● **Task item**:
Copy out every line of the data exactly; do not include the images.
Dataset Block Start
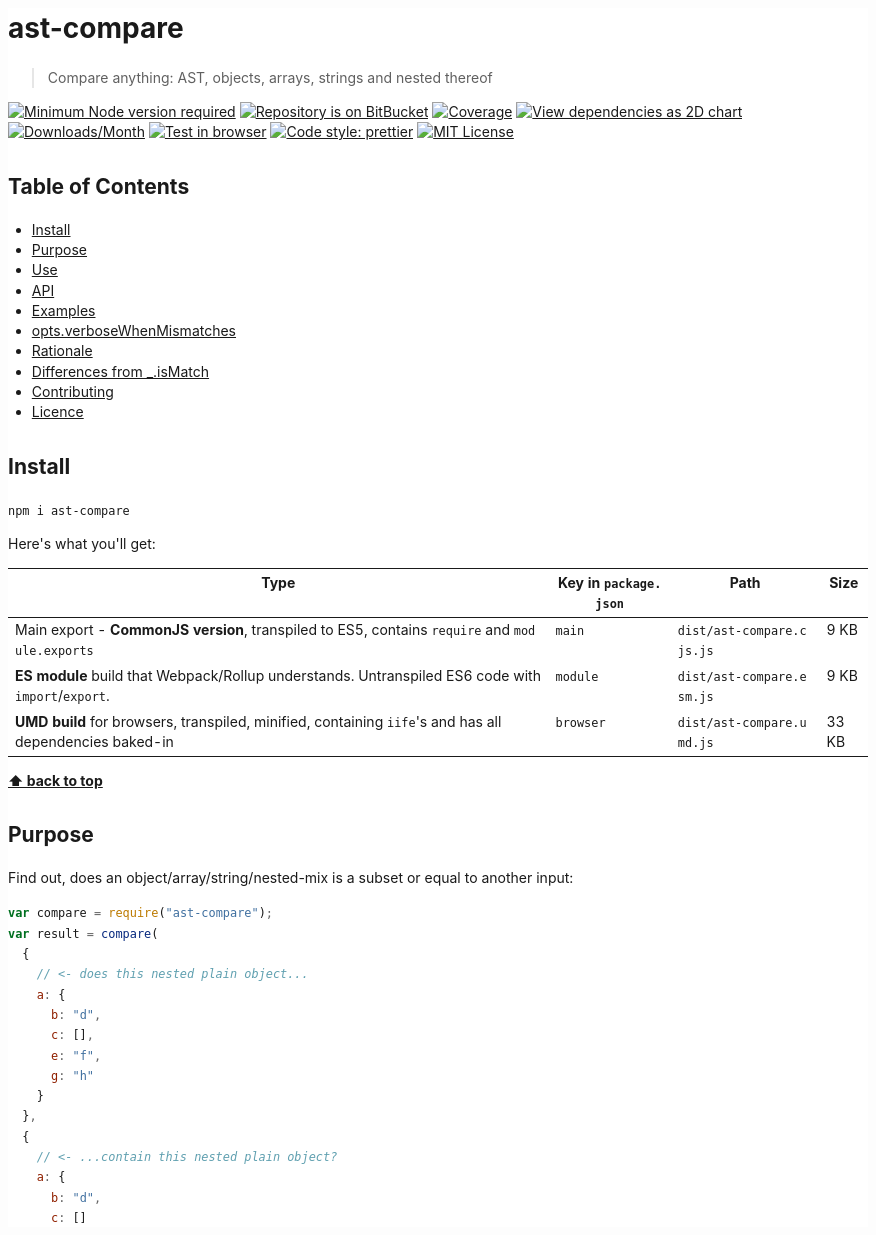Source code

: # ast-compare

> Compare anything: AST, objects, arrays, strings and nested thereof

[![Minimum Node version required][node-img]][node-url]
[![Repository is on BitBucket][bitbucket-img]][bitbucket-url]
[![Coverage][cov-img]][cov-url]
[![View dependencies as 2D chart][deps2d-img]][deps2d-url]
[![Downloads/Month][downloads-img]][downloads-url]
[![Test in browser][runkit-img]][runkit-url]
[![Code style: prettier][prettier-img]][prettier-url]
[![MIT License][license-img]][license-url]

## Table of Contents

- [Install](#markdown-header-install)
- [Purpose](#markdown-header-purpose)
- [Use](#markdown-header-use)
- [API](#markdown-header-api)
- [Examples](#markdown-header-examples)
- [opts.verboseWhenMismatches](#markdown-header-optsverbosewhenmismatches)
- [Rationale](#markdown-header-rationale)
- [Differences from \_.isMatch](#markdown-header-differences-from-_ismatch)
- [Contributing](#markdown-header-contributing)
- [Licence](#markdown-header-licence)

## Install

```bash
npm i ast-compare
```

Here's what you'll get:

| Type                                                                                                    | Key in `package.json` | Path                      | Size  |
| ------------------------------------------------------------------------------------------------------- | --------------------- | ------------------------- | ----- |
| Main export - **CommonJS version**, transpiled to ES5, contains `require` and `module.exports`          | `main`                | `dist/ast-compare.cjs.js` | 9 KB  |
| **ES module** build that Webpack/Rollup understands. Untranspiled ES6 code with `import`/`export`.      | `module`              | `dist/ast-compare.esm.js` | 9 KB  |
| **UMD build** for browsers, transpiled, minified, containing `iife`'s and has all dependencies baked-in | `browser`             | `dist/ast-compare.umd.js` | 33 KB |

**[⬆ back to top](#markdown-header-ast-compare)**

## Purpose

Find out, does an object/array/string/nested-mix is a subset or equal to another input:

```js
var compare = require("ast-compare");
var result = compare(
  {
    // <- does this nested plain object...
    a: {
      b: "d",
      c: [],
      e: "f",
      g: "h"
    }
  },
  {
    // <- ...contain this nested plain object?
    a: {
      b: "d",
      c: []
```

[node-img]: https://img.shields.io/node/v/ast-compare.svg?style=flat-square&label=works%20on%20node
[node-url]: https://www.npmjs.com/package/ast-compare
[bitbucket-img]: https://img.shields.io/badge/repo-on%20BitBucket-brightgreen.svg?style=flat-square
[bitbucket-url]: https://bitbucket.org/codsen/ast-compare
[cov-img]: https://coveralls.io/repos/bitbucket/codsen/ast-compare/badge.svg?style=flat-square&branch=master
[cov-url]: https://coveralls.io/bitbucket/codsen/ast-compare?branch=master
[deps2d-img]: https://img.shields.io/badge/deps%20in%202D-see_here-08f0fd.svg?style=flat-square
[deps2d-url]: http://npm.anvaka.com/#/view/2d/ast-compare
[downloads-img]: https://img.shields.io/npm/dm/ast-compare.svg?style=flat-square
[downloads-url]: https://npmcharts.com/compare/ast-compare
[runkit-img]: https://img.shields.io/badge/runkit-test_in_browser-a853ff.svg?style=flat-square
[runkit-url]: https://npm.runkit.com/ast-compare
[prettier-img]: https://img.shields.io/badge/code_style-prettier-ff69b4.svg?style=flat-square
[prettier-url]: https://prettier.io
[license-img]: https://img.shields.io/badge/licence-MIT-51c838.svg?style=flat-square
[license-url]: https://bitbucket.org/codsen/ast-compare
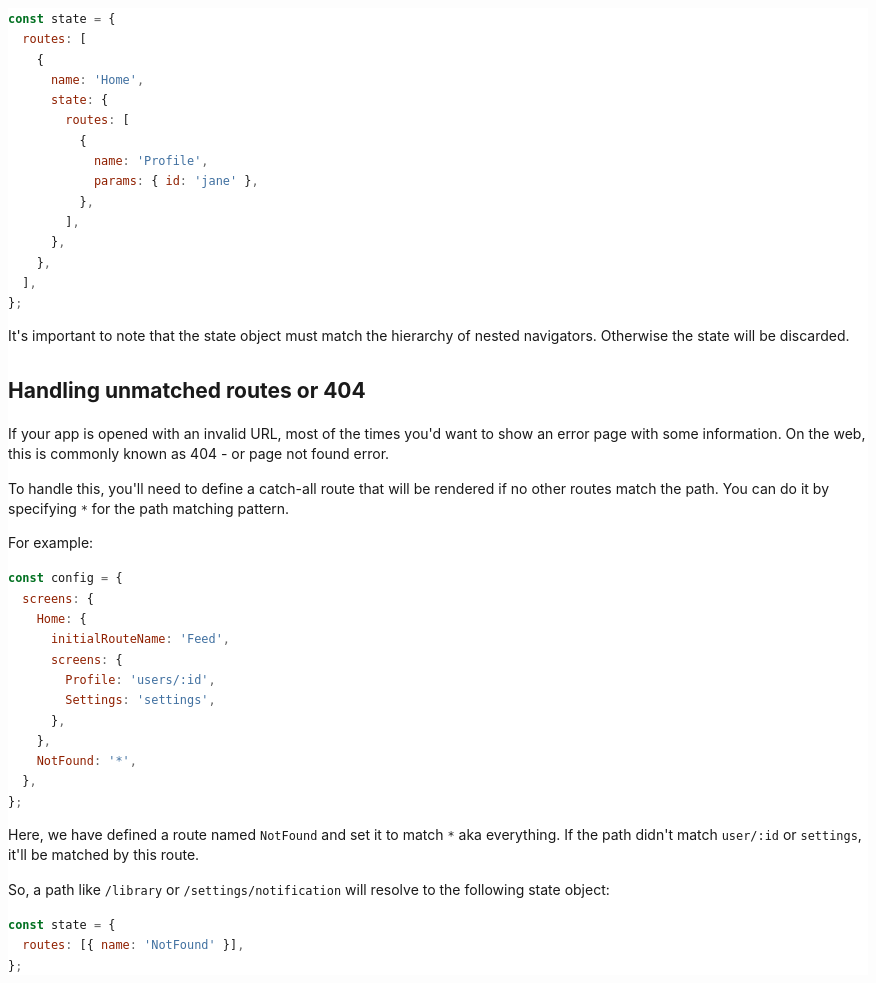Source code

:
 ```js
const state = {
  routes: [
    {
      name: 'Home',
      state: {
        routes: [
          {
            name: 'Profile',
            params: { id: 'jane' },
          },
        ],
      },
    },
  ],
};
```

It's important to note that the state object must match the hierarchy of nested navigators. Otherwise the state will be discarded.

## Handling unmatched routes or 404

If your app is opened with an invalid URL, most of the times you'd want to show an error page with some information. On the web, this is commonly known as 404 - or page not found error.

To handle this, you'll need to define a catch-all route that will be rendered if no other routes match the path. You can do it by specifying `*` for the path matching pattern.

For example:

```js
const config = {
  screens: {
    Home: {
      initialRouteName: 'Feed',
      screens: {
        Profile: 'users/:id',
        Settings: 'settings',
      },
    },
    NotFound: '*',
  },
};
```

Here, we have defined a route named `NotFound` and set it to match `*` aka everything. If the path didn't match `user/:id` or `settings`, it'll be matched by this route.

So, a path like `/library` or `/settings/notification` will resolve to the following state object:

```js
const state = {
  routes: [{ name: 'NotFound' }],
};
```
Dataset Block End
● **Problem solution**:
Source code

: # ast-compare

> Compare anything: AST, objects, arrays, strings and nested thereof

[![Minimum Node version required][node-img]][node-url]
[![Repository is on BitBucket][bitbucket-img]][bitbucket-url]
[![Coverage][cov-img]][cov-url]
[![View dependencies as 2D chart][deps2d-img]][deps2d-url]
[![Downloads/Month][downloads-img]][downloads-url]
[![Test in browser][runkit-img]][runkit-url]
[![Code style: prettier][prettier-img]][prettier-url]
[![MIT License][license-img]][license-url]

## Table of Contents

- [Install](#markdown-header-install)
- [Purpose](#markdown-header-purpose)
- [Use](#markdown-header-use)
- [API](#markdown-header-api)
- [Examples](#markdown-header-examples)
- [opts.verboseWhenMismatches](#markdown-header-optsverbosewhenmismatches)
- [Rationale](#markdown-header-rationale)
- [Differences from \_.isMatch](#markdown-header-differences-from-_ismatch)
- [Contributing](#markdown-header-contributing)
- [Licence](#markdown-header-licence)

## Install

```bash
npm i ast-compare
```

Here's what you'll get:

| Type                                                                                                    | Key in `package.json` | Path                      | Size  |
| ------------------------------------------------------------------------------------------------------- | --------------------- | ------------------------- | ----- |
| Main export - **CommonJS version**, transpiled to ES5, contains `require` and `module.exports`          | `main`                | `dist/ast-compare.cjs.js` | 9 KB  |
| **ES module** build that Webpack/Rollup understands. Untranspiled ES6 code with `import`/`export`.      | `module`              | `dist/ast-compare.esm.js` | 9 KB  |
| **UMD build** for browsers, transpiled, minified, containing `iife`'s and has all dependencies baked-in | `browser`             | `dist/ast-compare.umd.js` | 33 KB |

**[⬆ back to top](#markdown-header-ast-compare)**

## Purpose

Find out, does an object/array/string/nested-mix is a subset or equal to another input:

```js
var compare = require("ast-compare");
var result = compare(
  {
    // <- does this nested plain object...
    a: {
      b: "d",
      c: [],
      e: "f",
      g: "h"
    }
  },
  {
    // <- ...contain this nested plain object?
    a: {
      b: "d",
      c: []
```

[node-img]: https://img.shields.io/node/v/ast-compare.svg?style=flat-square&label=works%20on%20node
[node-url]: https://www.npmjs.com/package/ast-compare
[bitbucket-img]: https://img.shields.io/badge/repo-on%20BitBucket-brightgreen.svg?style=flat-square
[bitbucket-url]: https://bitbucket.org/codsen/ast-compare
[cov-img]: https://coveralls.io/repos/bitbucket/codsen/ast-compare/badge.svg?style=flat-square&branch=master
[cov-url]: https://coveralls.io/bitbucket/codsen/ast-compare?branch=master
[deps2d-img]: https://img.shields.io/badge/deps%20in%202D-see_here-08f0fd.svg?style=flat-square
[deps2d-url]: http://npm.anvaka.com/#/view/2d/ast-compare
[downloads-img]: https://img.shields.io/npm/dm/ast-compare.svg?style=flat-square
[downloads-url]: https://npmcharts.com/compare/ast-compare
[runkit-img]: https://img.shields.io/badge/runkit-test_in_browser-a853ff.svg?style=flat-square
[runkit-url]: https://npm.runkit.com/ast-compare
[prettier-img]: https://img.shields.io/badge/code_style-prettier-ff69b4.svg?style=flat-square
[prettier-url]: https://prettier.io
[license-img]: https://img.shields.io/badge/licence-MIT-51c838.svg?style=flat-square
[license-url]: https://bitbucket.org/codsen/ast-compare
Source code

:
 ```js
const state = {
  routes: [
    {
      name: 'Home',
      state: {
        routes: [
          {
            name: 'Profile',
            params: { id: 'jane' },
          },
        ],
      },
    },
  ],
};
```

It's important to note that the state object must match the hierarchy of nested navigators. Otherwise the state will be discarded.

## Handling unmatched routes or 404

If your app is opened with an invalid URL, most of the times you'd want to show an error page with some information. On the web, this is commonly known as 404 - or page not found error.

To handle this, you'll need to define a catch-all route that will be rendered if no other routes match the path. You can do it by specifying `*` for the path matching pattern.

For example:

```js
const config = {
  screens: {
    Home: {
      initialRouteName: 'Feed',
      screens: {
        Profile: 'users/:id',
        Settings: 'settings',
      },
    },
    NotFound: '*',
  },
};
```

Here, we have defined a route named `NotFound` and set it to match `*` aka everything. If the path didn't match `user/:id` or `settings`, it'll be matched by this route.

So, a path like `/library` or `/settings/notification` will resolve to the following state object:

```js
const state = {
  routes: [{ name: 'NotFound' }],
};
```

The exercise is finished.